Pachai C, Zhu Y M, Grimaud J, Hermier M, Dromigny-Badin A, Boudraa A, Gimenez G, Confavreux C, Froment J C
CREATIS, CNRS Research Unit UMR 5515, INSA 502, Villeurbanne, France.
Comput Med Imaging Graph. 1998 Sep-Oct;22(5):399-408. doi: 10.1016/s0895-6111(98)00049-4.

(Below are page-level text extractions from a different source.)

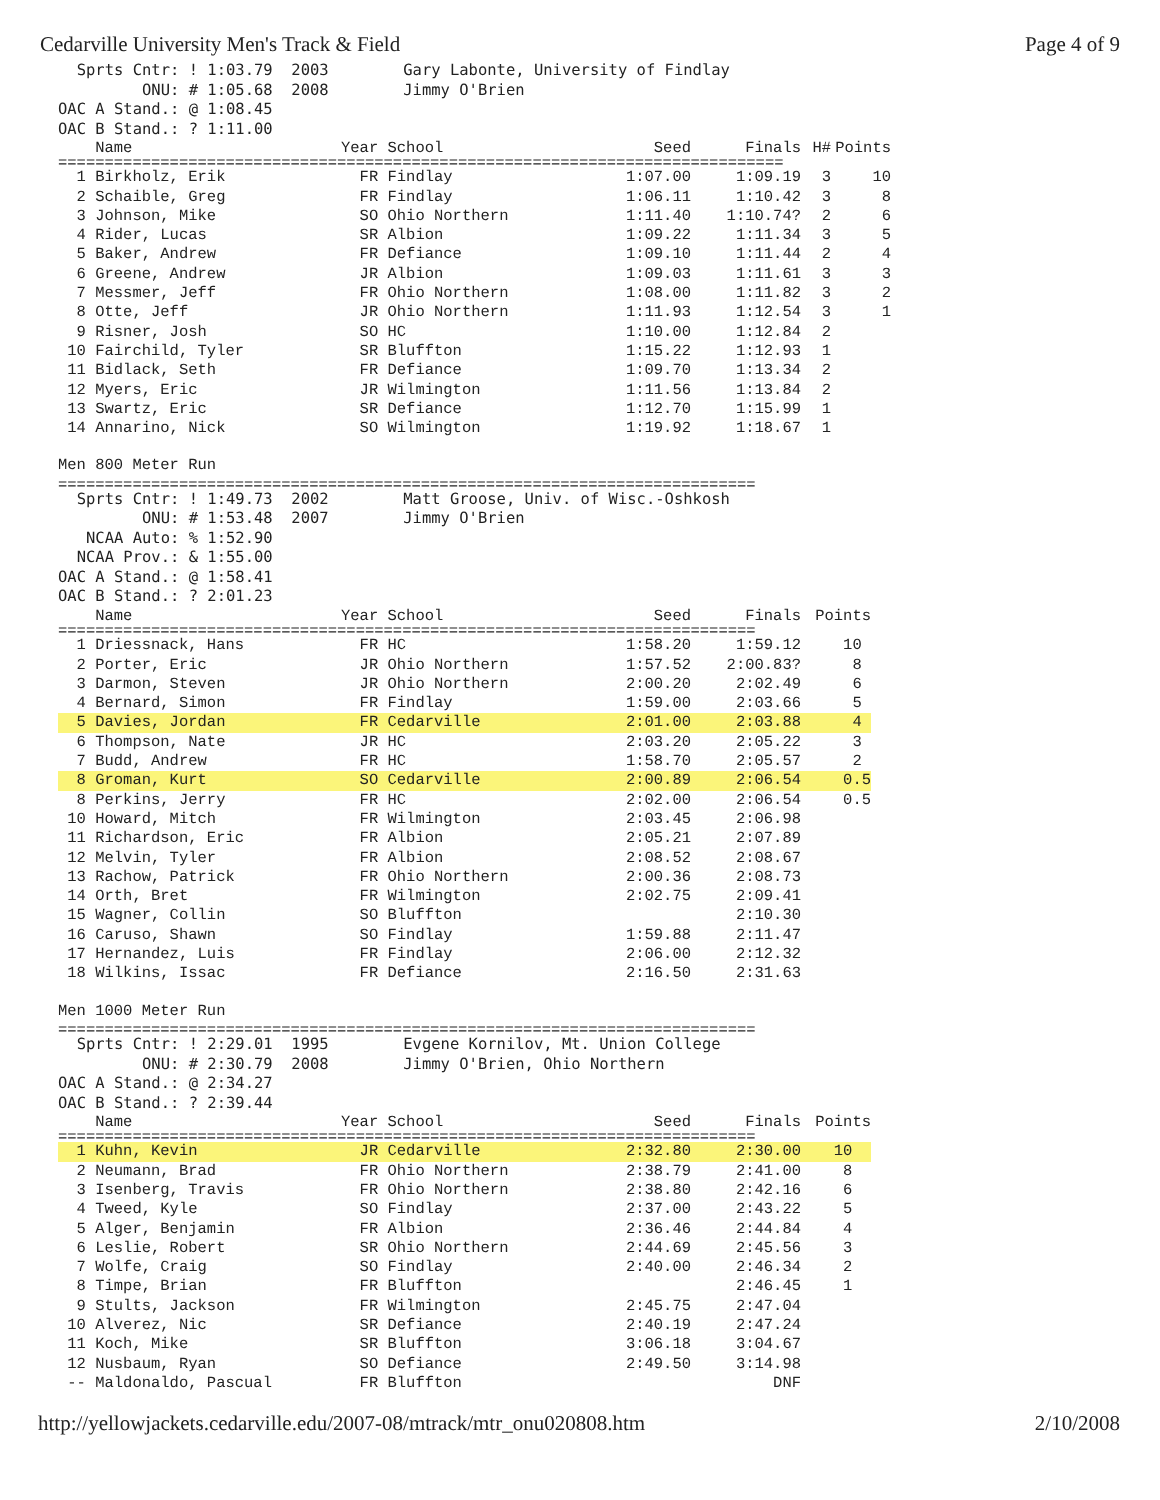Cedarville University Men's Track & Field Page 4 of 9
  Sprts Cntr: ! 1:03.79  2003        Gary Labonte, University of Findlay
         ONU: # 1:05.68  2008        Jimmy O'Brien
OAC A Stand.: @ 1:08.45
OAC B Stand.: ? 1:11.00
| Name | Year School | Seed | Finals | H# | Points |
| --- | --- | --- | --- | --- | --- |
| ============================================================================== | | | | | |
| 1 Birkholz, Erik | FR Findlay | 1:07.00 | 1:09.19 | 3 | 10 |
| 2 Schaible, Greg | FR Findlay | 1:06.11 | 1:10.42 | 3 | 8 |
| 3 Johnson, Mike | SO Ohio Northern | 1:11.40 | 1:10.74? | 2 | 6 |
| 4 Rider, Lucas | SR Albion | 1:09.22 | 1:11.34 | 3 | 5 |
| 5 Baker, Andrew | FR Defiance | 1:09.10 | 1:11.44 | 2 | 4 |
| 6 Greene, Andrew | JR Albion | 1:09.03 | 1:11.61 | 3 | 3 |
| 7 Messmer, Jeff | FR Ohio Northern | 1:08.00 | 1:11.82 | 3 | 2 |
| 8 Otte, Jeff | JR Ohio Northern | 1:11.93 | 1:12.54 | 3 | 1 |
| 9 Risner, Josh | SO HC | 1:10.00 | 1:12.84 | 2 | |
| 10 Fairchild, Tyler | SR Bluffton | 1:15.22 | 1:12.93 | 1 | |
| 11 Bidlack, Seth | FR Defiance | 1:09.70 | 1:13.34 | 2 | |
| 12 Myers, Eric | JR Wilmington | 1:11.56 | 1:13.84 | 2 | |
| 13 Swartz, Eric | SR Defiance | 1:12.70 | 1:15.99 | 1 | |
| 14 Annarino, Nick | SO Wilmington | 1:19.92 | 1:18.67 | 1 | |
Men 800 Meter Run
===========================================================================
  Sprts Cntr: ! 1:49.73  2002        Matt Groose, Univ. of Wisc.-Oshkosh
         ONU: # 1:53.48  2007        Jimmy O'Brien
   NCAA Auto: % 1:52.90
  NCAA Prov.: & 1:55.00
OAC A Stand.: @ 1:58.41
OAC B Stand.: ? 2:01.23
| Name | Year School | Seed | Finals | Points |
| --- | --- | --- | --- | --- |
| =========================================================================== | | | | |
| 1 Driessnack, Hans | FR HC | 1:58.20 | 1:59.12 | 10 |
| 2 Porter, Eric | JR Ohio Northern | 1:57.52 | 2:00.83? | 8 |
| 3 Darmon, Steven | JR Ohio Northern | 2:00.20 | 2:02.49 | 6 |
| 4 Bernard, Simon | FR Findlay | 1:59.00 | 2:03.66 | 5 |
| 5 Davies, Jordan | FR Cedarville | 2:01.00 | 2:03.88 | 4 |
| 6 Thompson, Nate | JR HC | 2:03.20 | 2:05.22 | 3 |
| 7 Budd, Andrew | FR HC | 1:58.70 | 2:05.57 | 2 |
| 8 Groman, Kurt | SO Cedarville | 2:00.89 | 2:06.54 | 0.5 |
| 8 Perkins, Jerry | FR HC | 2:02.00 | 2:06.54 | 0.5 |
| 10 Howard, Mitch | FR Wilmington | 2:03.45 | 2:06.98 | |
| 11 Richardson, Eric | FR Albion | 2:05.21 | 2:07.89 | |
| 12 Melvin, Tyler | FR Albion | 2:08.52 | 2:08.67 | |
| 13 Rachow, Patrick | FR Ohio Northern | 2:00.36 | 2:08.73 | |
| 14 Orth, Bret | FR Wilmington | 2:02.75 | 2:09.41 | |
| 15 Wagner, Collin | SO Bluffton | | 2:10.30 | |
| 16 Caruso, Shawn | SO Findlay | 1:59.88 | 2:11.47 | |
| 17 Hernandez, Luis | FR Findlay | 2:06.00 | 2:12.32 | |
| 18 Wilkins, Issac | FR Defiance | 2:16.50 | 2:31.63 | |
Men 1000 Meter Run
===========================================================================
  Sprts Cntr: ! 2:29.01  1995        Evgene Kornilov, Mt. Union College
         ONU: # 2:30.79  2008        Jimmy O'Brien, Ohio Northern
OAC A Stand.: @ 2:34.27
OAC B Stand.: ? 2:39.44
| Name | Year School | Seed | Finals | Points |
| --- | --- | --- | --- | --- |
| =========================================================================== | | | | |
| 1 Kuhn, Kevin | JR Cedarville | 2:32.80 | 2:30.00 | 10 |
| 2 Neumann, Brad | FR Ohio Northern | 2:38.79 | 2:41.00 | 8 |
| 3 Isenberg, Travis | FR Ohio Northern | 2:38.80 | 2:42.16 | 6 |
| 4 Tweed, Kyle | SO Findlay | 2:37.00 | 2:43.22 | 5 |
| 5 Alger, Benjamin | FR Albion | 2:36.46 | 2:44.84 | 4 |
| 6 Leslie, Robert | SR Ohio Northern | 2:44.69 | 2:45.56 | 3 |
| 7 Wolfe, Craig | SO Findlay | 2:40.00 | 2:46.34 | 2 |
| 8 Timpe, Brian | FR Bluffton | | 2:46.45 | 1 |
| 9 Stults, Jackson | FR Wilmington | 2:45.75 | 2:47.04 | |
| 10 Alverez, Nic | SR Defiance | 2:40.19 | 2:47.24 | |
| 11 Koch, Mike | SR Bluffton | 3:06.18 | 3:04.67 | |
| 12 Nusbaum, Ryan | SO Defiance | 2:49.50 | 3:14.98 | |
| -- Maldonaldo, Pascual | FR Bluffton | | DNF | |
http://yellowjackets.cedarville.edu/2007-08/mtrack/mtr_onu020808.htm 2/10/2008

Quantitative assessment of Magnetic Resonance Imaging (MRI) lesion load of patients with multiple sclerosis (MS) is the most objective approach for a better understanding of the history of the pathology, either natural or modified by therapies. To achieve an accurate and reproducible quantification of MS lesions in conventional brain MRI, an automatic segmentation algorithm based on a multiresolution approach using pyramidal data structures is proposed. The systematic pyramidal decomposition in the frequency domain provides a robust and flexible low level tool for MR image analysis. Context-dependent rules regarding MRI findings in MS are used as high level considerations for automatic lesion detection.
对多发性硬化症(MS)患者的磁共振成像(MRI)病变负荷进行定量评估,是更好地了解病理过程(无论是自然病程还是经治疗改变的病程)的最客观方法。为了在传统脑部MRI中实现对MS病变的准确且可重复的量化,本文提出了一种基于使用金字塔数据结构的多分辨率方法的自动分割算法。频域中的系统金字塔分解为MR图像分析提供了一个强大且灵活的底层工具。关于MS中MRI表现的上下文相关规则被用作自动病变检测的高层考量因素。